*** EXTRACTED TEXT ***

Carolina Rieuwpassa

Personal information
- Nationality: Indonesian
- Born: 7 February 1949 Makassar, South Sulawesi, Indonesia
- Died: 16 March 2023 (aged 74) Makassar, South Sulawesi, Indonesia

Sport
- Sport: Sprinting
- Event: 100 metres

Medal record
Women's athletics
Representing Indonesia
Asian Games
| Bronze medal – third place | 1970 Bangkok | 100 m |
| Bronze medal – third place | 1970 Bangkok | 200 m |
Asian Championships
| Silver medal – second place | 1975 Seoul | 100 m |
| Bronze medal – third place | 1975 Seoul | 200 m |
SEA Games
| Gold medal – first place | 1977 Kuala Lumpur | 100 m |
| Silver medal – second place | 1977 Kuala Lumpur | 200 m |

= Carolina Rieuwpassa =

Indonesian sprinter (1949–2023)

Carolina Rieuwpassa (7 February 1949 – 16 March 2023) was an Indonesian sprinter. She competed in the 100 metres at the 1972 Summer Olympics and the 1976 Summer Olympics.

Rieuwpassa died at Stella Maris Hospital in Makassar on 16 March 2023, at the age of 74.

*** End of EXTRACTED TEXT ***
*** EXERCISE DATA ***

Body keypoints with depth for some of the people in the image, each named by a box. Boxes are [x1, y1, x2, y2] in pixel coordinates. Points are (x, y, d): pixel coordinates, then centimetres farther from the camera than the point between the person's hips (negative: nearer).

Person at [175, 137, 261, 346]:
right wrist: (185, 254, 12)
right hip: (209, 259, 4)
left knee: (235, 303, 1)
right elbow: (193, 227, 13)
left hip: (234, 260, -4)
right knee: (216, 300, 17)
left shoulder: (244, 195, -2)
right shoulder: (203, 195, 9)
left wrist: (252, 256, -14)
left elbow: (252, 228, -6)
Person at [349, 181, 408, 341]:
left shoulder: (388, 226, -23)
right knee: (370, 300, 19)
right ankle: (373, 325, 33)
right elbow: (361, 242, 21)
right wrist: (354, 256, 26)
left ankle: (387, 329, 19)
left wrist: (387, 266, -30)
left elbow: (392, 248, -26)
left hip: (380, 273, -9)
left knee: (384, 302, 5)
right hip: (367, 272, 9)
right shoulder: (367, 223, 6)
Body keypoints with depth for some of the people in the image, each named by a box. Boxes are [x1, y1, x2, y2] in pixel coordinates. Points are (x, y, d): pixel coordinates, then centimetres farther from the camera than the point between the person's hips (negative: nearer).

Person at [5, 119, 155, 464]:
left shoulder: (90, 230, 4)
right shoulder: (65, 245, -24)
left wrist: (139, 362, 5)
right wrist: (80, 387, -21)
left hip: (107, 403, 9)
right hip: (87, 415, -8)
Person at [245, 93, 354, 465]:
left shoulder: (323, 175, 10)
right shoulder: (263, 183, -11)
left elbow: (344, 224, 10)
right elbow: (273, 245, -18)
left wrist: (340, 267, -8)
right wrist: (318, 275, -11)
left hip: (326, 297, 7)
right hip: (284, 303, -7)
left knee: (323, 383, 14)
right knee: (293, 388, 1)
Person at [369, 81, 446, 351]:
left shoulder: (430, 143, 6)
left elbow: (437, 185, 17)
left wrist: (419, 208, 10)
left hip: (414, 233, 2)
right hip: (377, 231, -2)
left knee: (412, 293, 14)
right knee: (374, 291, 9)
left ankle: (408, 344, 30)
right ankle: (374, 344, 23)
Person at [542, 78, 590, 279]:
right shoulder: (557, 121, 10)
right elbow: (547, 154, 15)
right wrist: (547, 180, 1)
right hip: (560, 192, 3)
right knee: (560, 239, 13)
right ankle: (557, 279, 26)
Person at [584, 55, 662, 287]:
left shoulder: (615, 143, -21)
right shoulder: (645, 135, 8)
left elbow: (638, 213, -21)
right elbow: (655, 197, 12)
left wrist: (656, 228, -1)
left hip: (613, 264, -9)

*** End of EXERCISE DATA ***
*** EXERCISE DATA ***

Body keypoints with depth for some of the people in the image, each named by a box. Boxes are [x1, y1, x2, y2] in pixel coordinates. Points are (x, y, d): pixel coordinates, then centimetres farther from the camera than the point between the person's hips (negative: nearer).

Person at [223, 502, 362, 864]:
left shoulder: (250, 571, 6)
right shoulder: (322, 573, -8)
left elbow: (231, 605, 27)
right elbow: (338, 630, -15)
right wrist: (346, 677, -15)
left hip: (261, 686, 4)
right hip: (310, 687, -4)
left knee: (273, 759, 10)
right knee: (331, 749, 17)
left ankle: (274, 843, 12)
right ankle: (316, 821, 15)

*** End of EXERCISE DATA ***

> _WHAT TO WORK ON_
a) Answer these questions from the profile of Carolina Rieuwpassa:
(i) In which city did she win a gold medal in the 100 m?
(ii) In which event did she compete at the 1972 and 1976 Summer Olympics?
(iii) At which hospital did she die?
b) In the profile of Carolina Rieuwpassa, replace "Summer Olympics" with "Olympic Games" wherever it appears, and write out everything from "Carolina Rieuwpassa (7" down to "1976 Summer Olympics.".
The data above is separate material and is not part of the profile of Carolina Rieuwpassa.

> _ANSWERS BELOW_
a)
(i) Kuala Lumpur, at the 1977 SEA Games
(ii) The 100 metres
(iii) Stella Maris Hospital in Makassar

b)
Carolina Rieuwpassa (7 February 1949 – 16 March 2023) was an Indonesian sprinter. She competed in the 100 metres at the 1972 Olympic Games and the 1976 Olympic Games.